Stephanie tried to quit cold turkey and was “overwhelmed by horrendous withdrawal symptoms.” Then she made a bargain with herself; she would have one cigarette in the morning, leave the pack at home and have another one in the evening. Keeping it from her husband, she would go outside and hide by the garbage cans to smoke.


“I did that until I was 16-weeks pregnant, and then one day, it hit me that what I was doing was so wrong,” says Stephanie. “That was it. I quit. And I was so thankful that my son was born healthy.”


And Stephanie thought she had finally kicked the smoking habit. But when her son was 10 weeks old, family members came over to visit and everyone went outside where smoking was allowed on the patio. A few whiffs of the smoke and next thing she knew, Stephanie asked for a cigarette. And, just like that, she was back on the smoking addiction train.


“I switched from lights to ultralight cigarettes and kept it to about a half a pack a day. I never smoked in the house and around my son,” she says. “I would go outside to smoke. I actually would put on a jacket to go outside and smoke. Guess that was my smoking jacket. And then I’d take it off before I came back into the house.”


Three years later, Stephanie got pregnant again.



“I quit the day I found out I was pregnant, and I’ve never smoked again,” she says. “It took me six times before I managed to quit for good.

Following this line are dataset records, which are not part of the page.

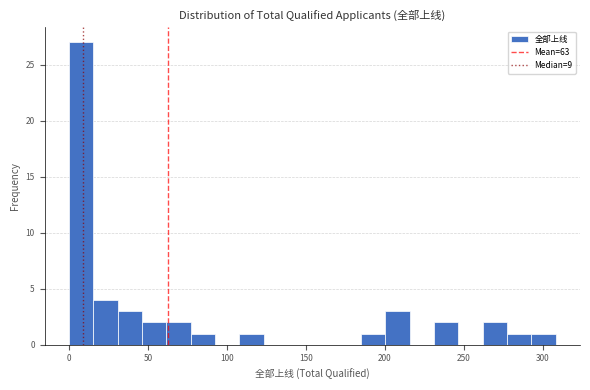

Read against the x-axis, roughly where is the centre of the tallest bar?

10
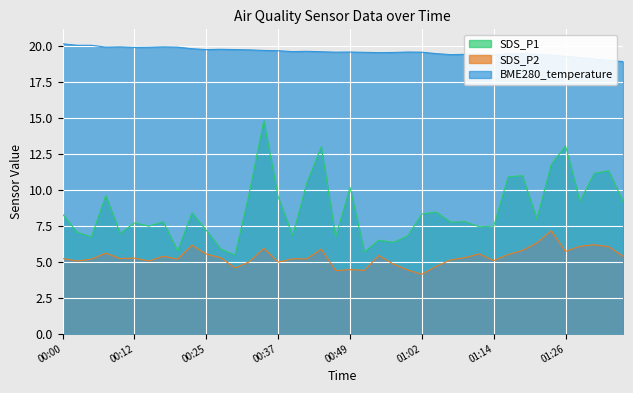

Which category has the highest value in the SDS_P2 series?

01:24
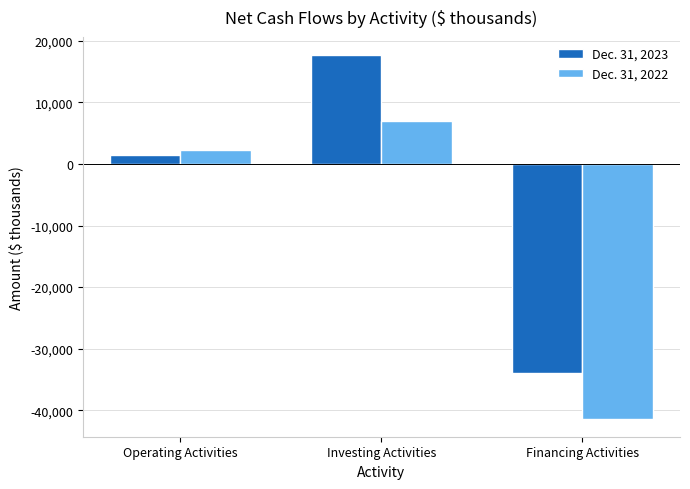

Reading left to right, list all the values displayed in this chart.

Dec. 31, 2023: 1399	17660	-33910
Dec. 31, 2022: 2225	7014	-41328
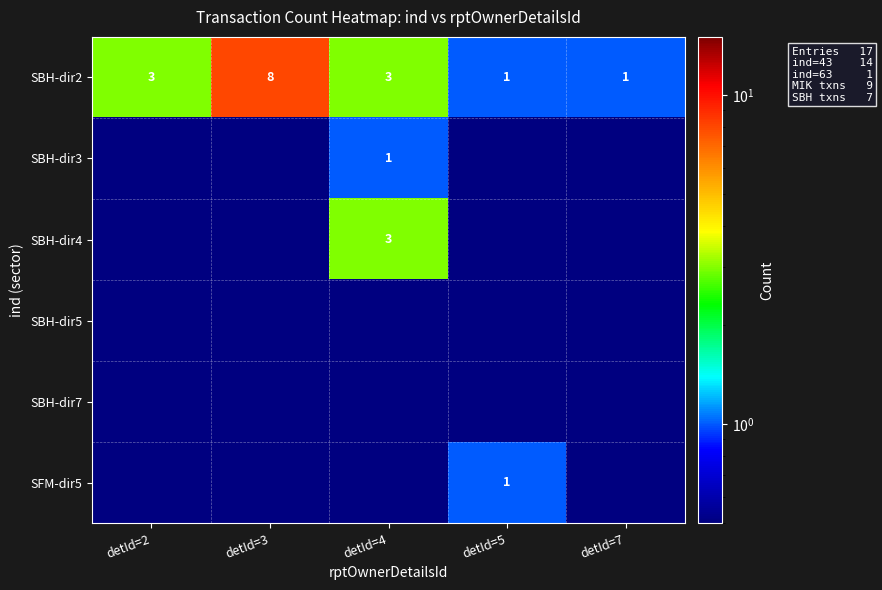

What is the difference between the second highest and second lowest values in the SBH-dir2 series?

2.0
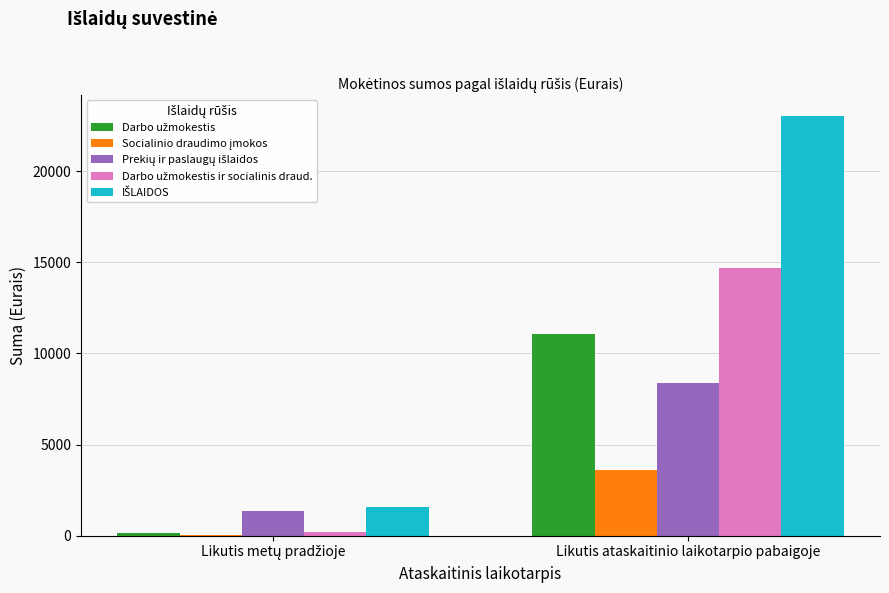

What is the total value across all series at Likutis ataskaitinio laikotarpio pabaigoje?

60755.9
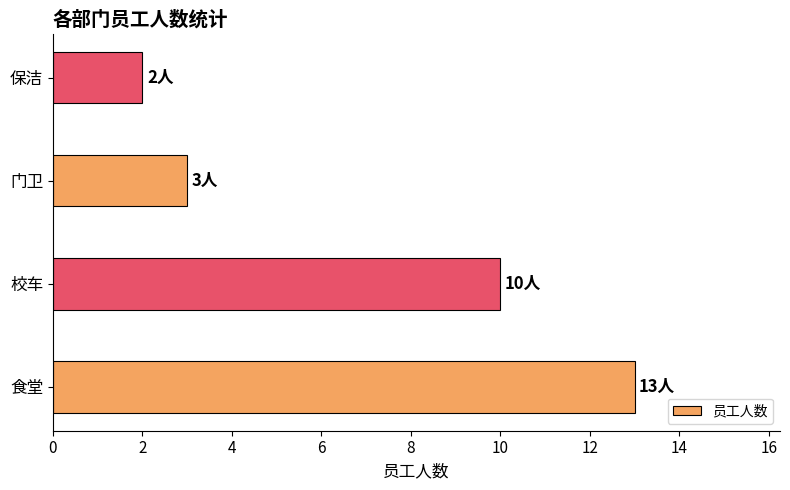

Reading top to bottom, extract all data points from this chart.

2	3	10	13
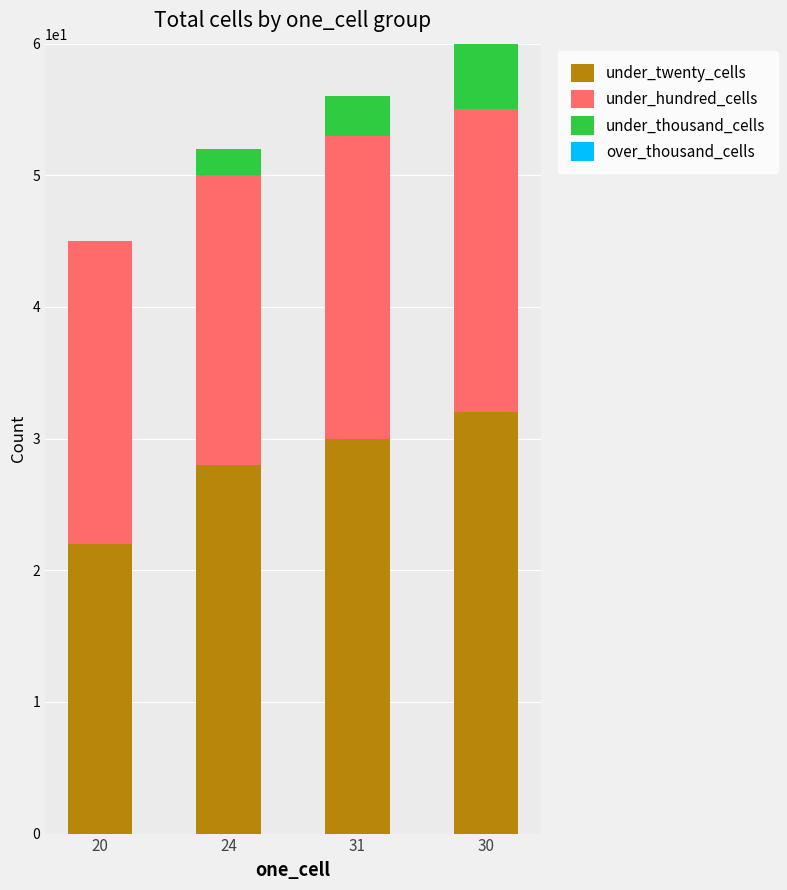

At which category is the sum across all series the highest?

30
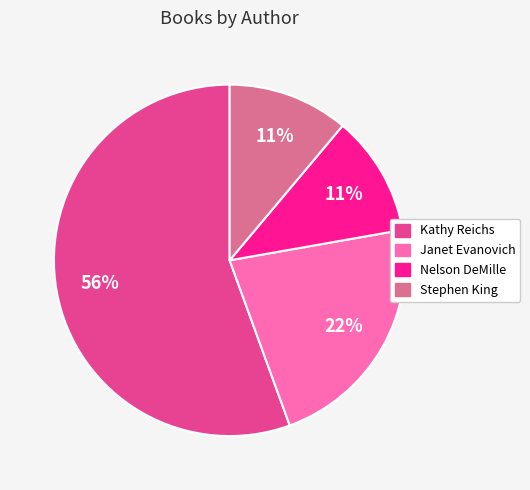

Count the number of slices in the pie.

4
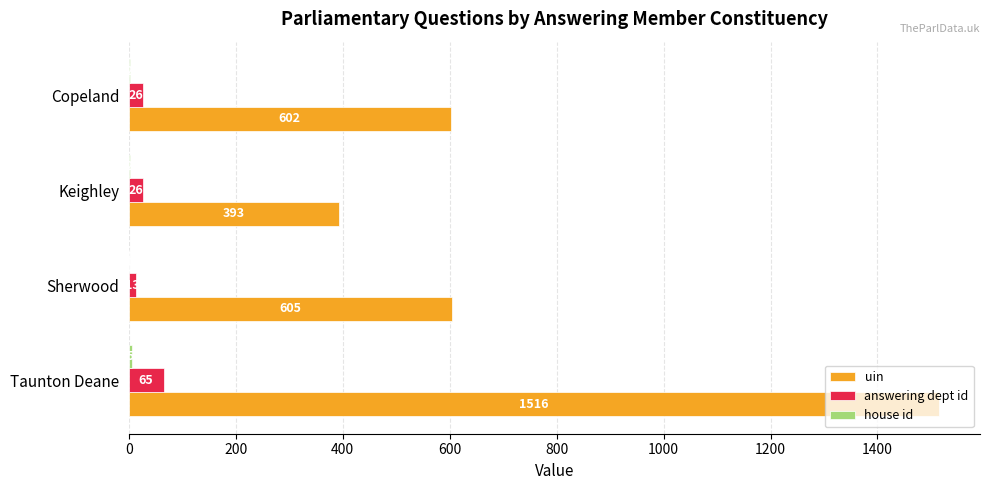

What is the approximate value of answering dept id at Taunton Deane?

65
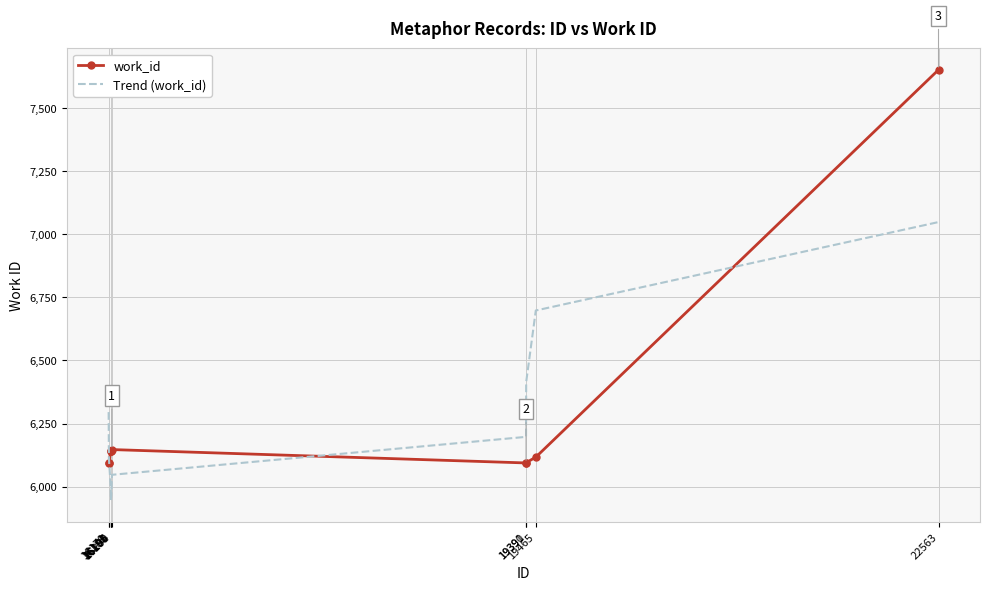

Which series has the widest spread of values?

work_id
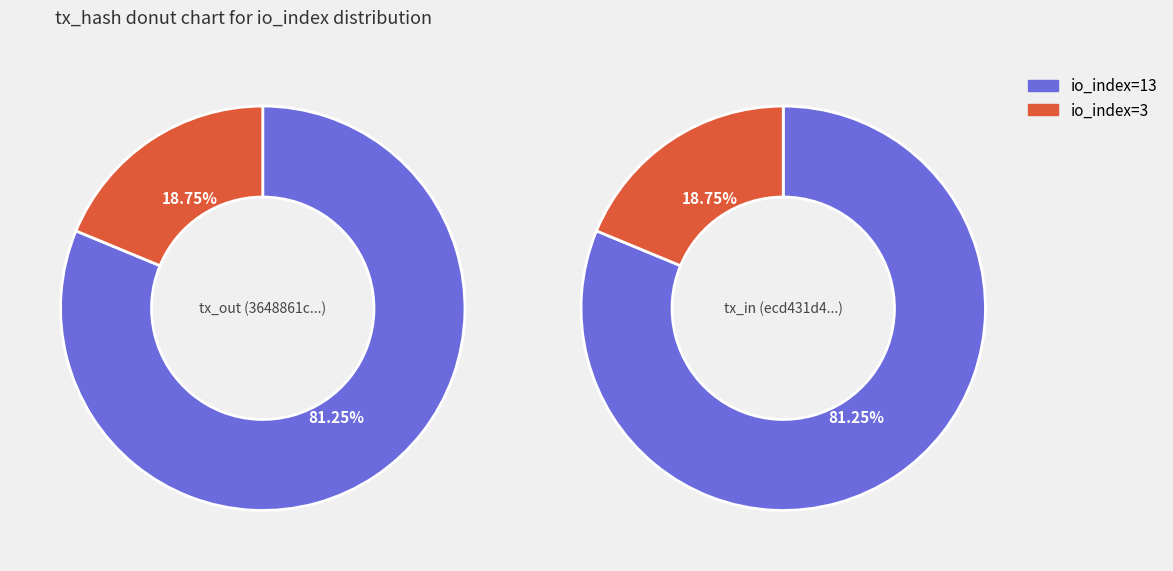

Is io_index=13 the majority of the pie?

Yes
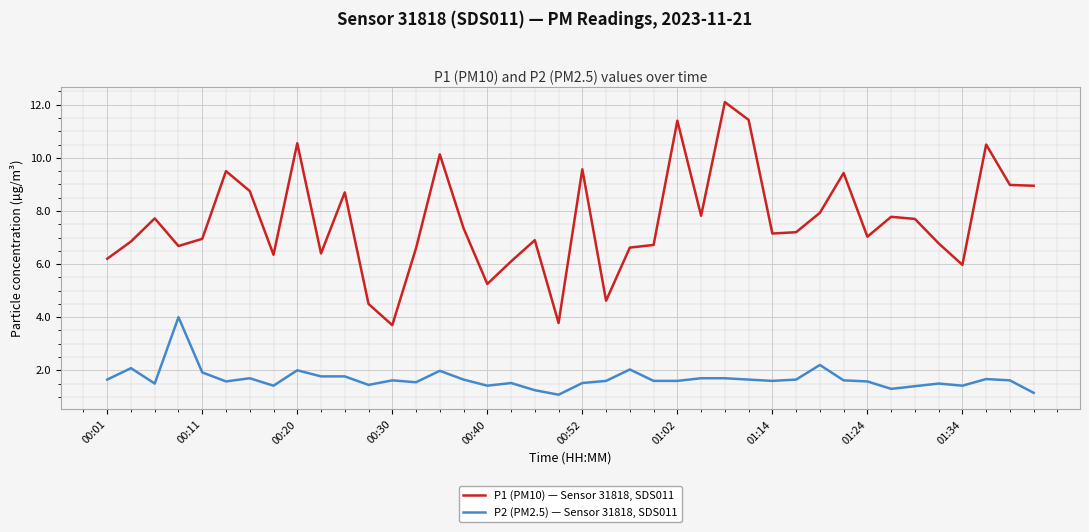

Rank the series by their maximum value, from lowest to highest.

P2 (PM2.5) — Sensor 31818, SDS011, P1 (PM10) — Sensor 31818, SDS011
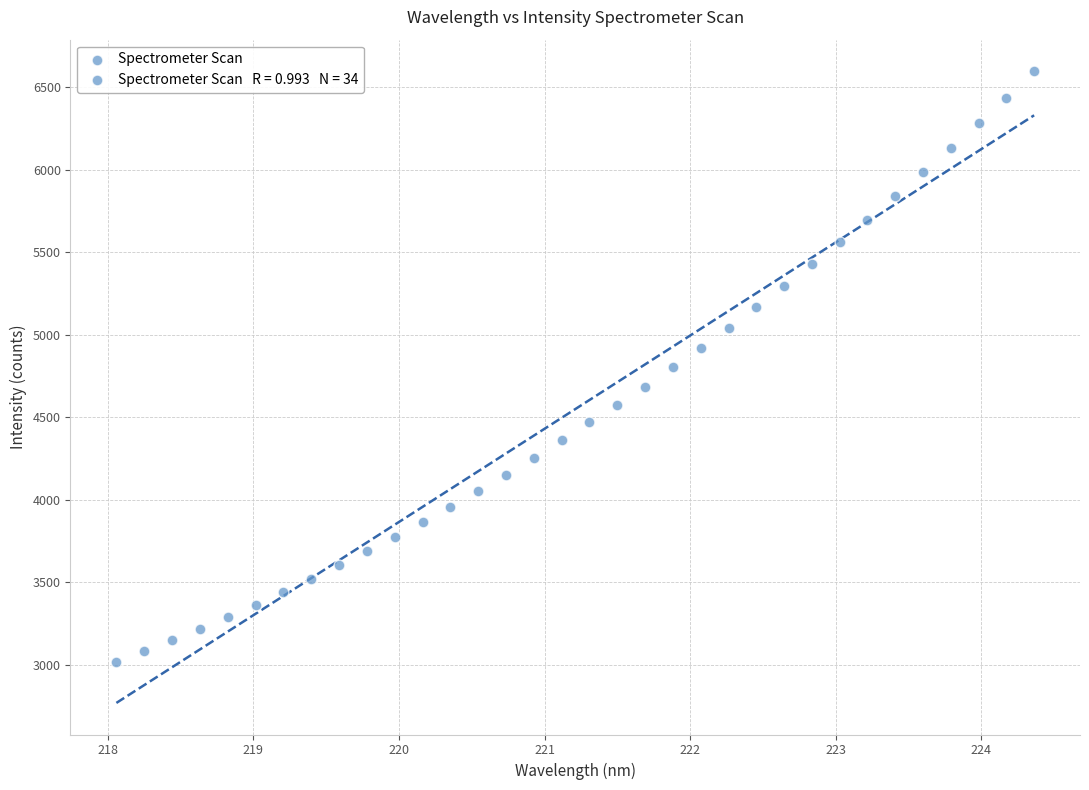

What is the range of Y values (max minus min)?

3580.6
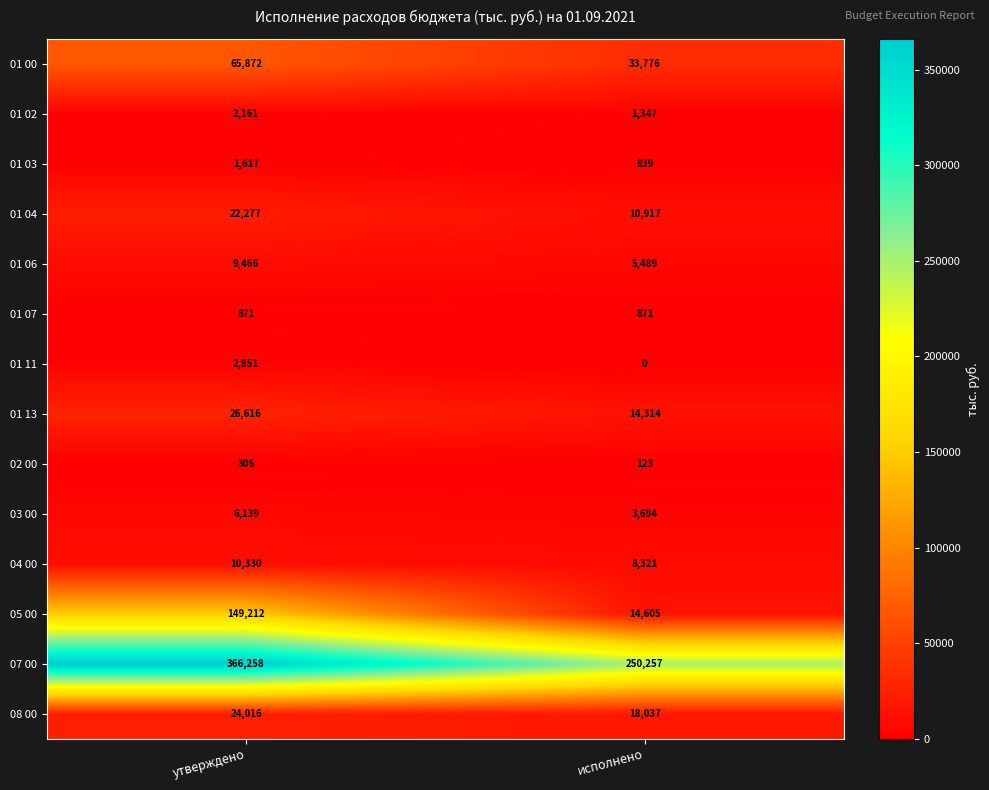

Is the value of 01 04 at исполнено greater than the value of 01 03 at исполнено?

Yes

I know smoking is an addiction. I know if I ever pick up another cigarette, I’ll start smoking again. Quitting was the hardest thing I ever had to do.”


And while the smoking temptation is still there, Stephanie thinks of her sons.


“My sons are 5 and 10 months now. I don’t want them to see me smoke,” she says. “I want to stay healthy and active for them. I want us to be a happy, healthy family, and that means no smoking.”


*EDITOR’S NOTE: Stephanie Smith is a pseudonym for the woman interviewed for this article.